X’s and O’s

We all remember TicTacToe as the simplest game from our childhood.  But nothing is simple in computer science.  If you were assigned the task of designing a computer program that could beat a human at TicTacToe, how would you go about doing it?  Feel free to stop and think about it for a second.

My first choice was to build an algorithm that dealt step-by-step with each possible scenario: a sort of priority checklist.  If one priority is achieved, then the move is immediately made, and the rest of the priorities aren’t even considered.  Thus the order of the priority list is important; the most urgent ones must be at the top.  The list of priorities went something like this:

  1. If victory is immediately possible, make the winning move.
  2. If the enemy’s victory is immediately possible, block their winning move.
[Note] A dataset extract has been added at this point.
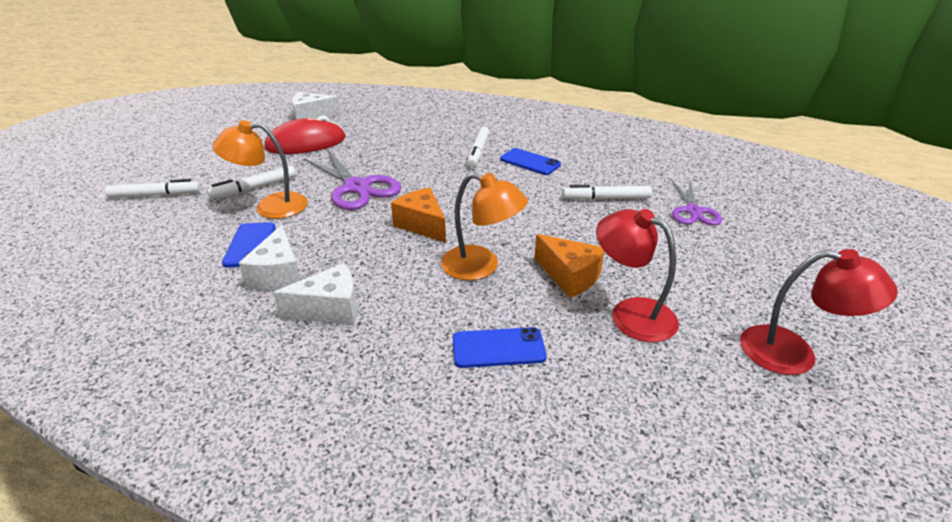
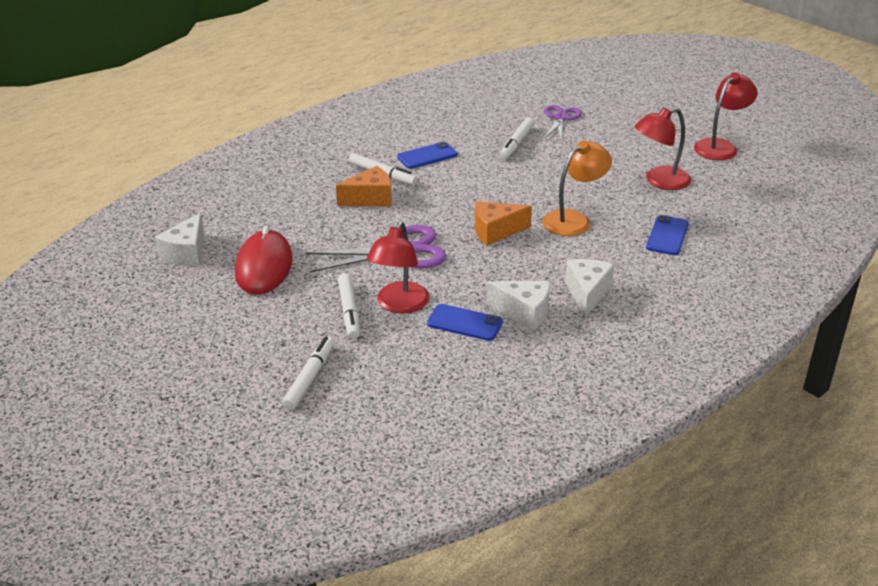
camera: 65 degrees left, 0 degrees up
orange lamp [212,120,308,219] -> red lamp [367,221,430,314]
orange cheese [534,234,604,298] -> orange cheese moved to [336,166,392,206]
purple scissors [672,181,722,225] -> purple scissors turned 105 degrees counterclockwise [544,105,582,140]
  3. If a fork is possible, make the fork.  A fork is a move that creates two possible ways to win.  Thus the enemy will follow step 2 but will only be able to block one possibility; you will then follow step 1 to win.
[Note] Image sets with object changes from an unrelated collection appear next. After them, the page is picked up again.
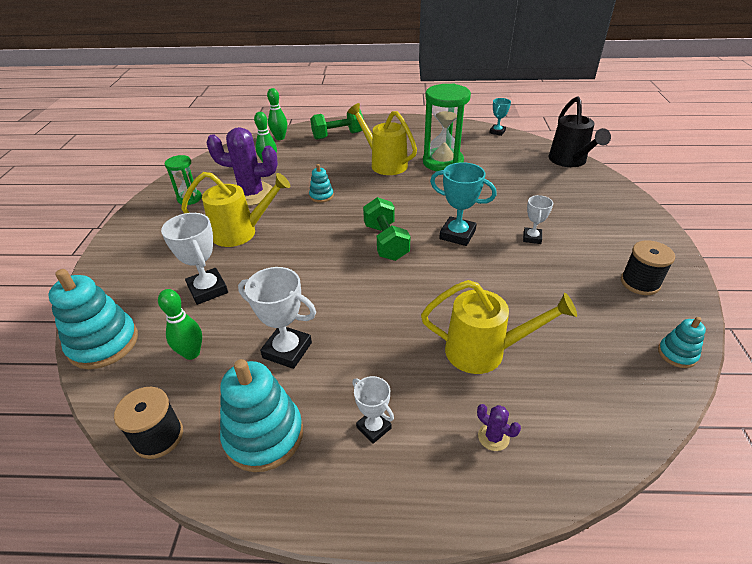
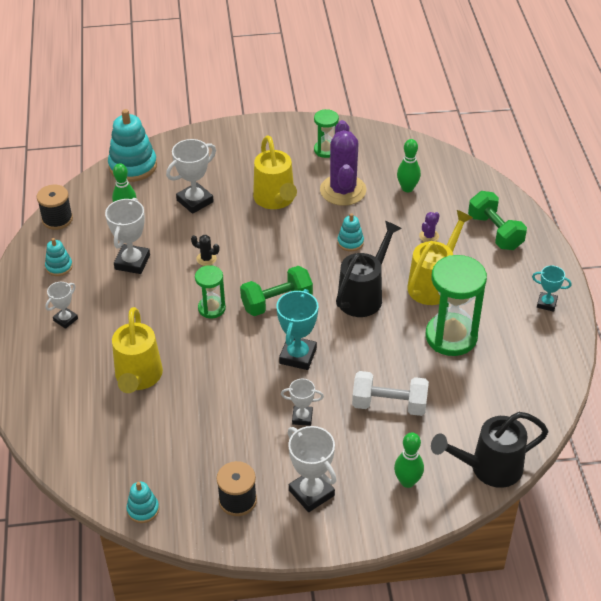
camera: 80 degrees right, 5 degrees up
turquoise stacking toy [220,359,303,472] -> turquoise stacking toy [45,238,73,276], size x0.51
green bowling pin [267,88,287,140] -> green bowling pin moved to [394,432,424,488]
purple cactus [477,404,521,451] -> purple cactus moved to [419,212,439,242]
turquoise trophy [489,98,511,136] -> turquoise trophy moved to [532,266,572,312]
none -> black cactus [191,235,219,266]
none -> green hourglass [195,265,226,318]
none -> white trophy [288,426,337,512]
none -> black watering can [336,221,402,317]
none -> white dumbbell [352,371,429,416]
  4. If the enemy is in danger of making a fork, you must prevent this, with one of two options:
    1. Create a counterthreat.  The enemy will then have to obey step 2, preventing him from reaching step 3.  Note that this only works if the enemy’s response as per step 2 isn’t the same move he was about to make anyway as per step 3.  If the enemy’s answer to your counterthreat is the same as his original fork move, then you will be forked anyway.
    2. Block the enemy’s fork by moving in the location of his potential forking move.
  5. General strategies for good play, such as playing the center and playing the corner opposite to one your opponent occupies.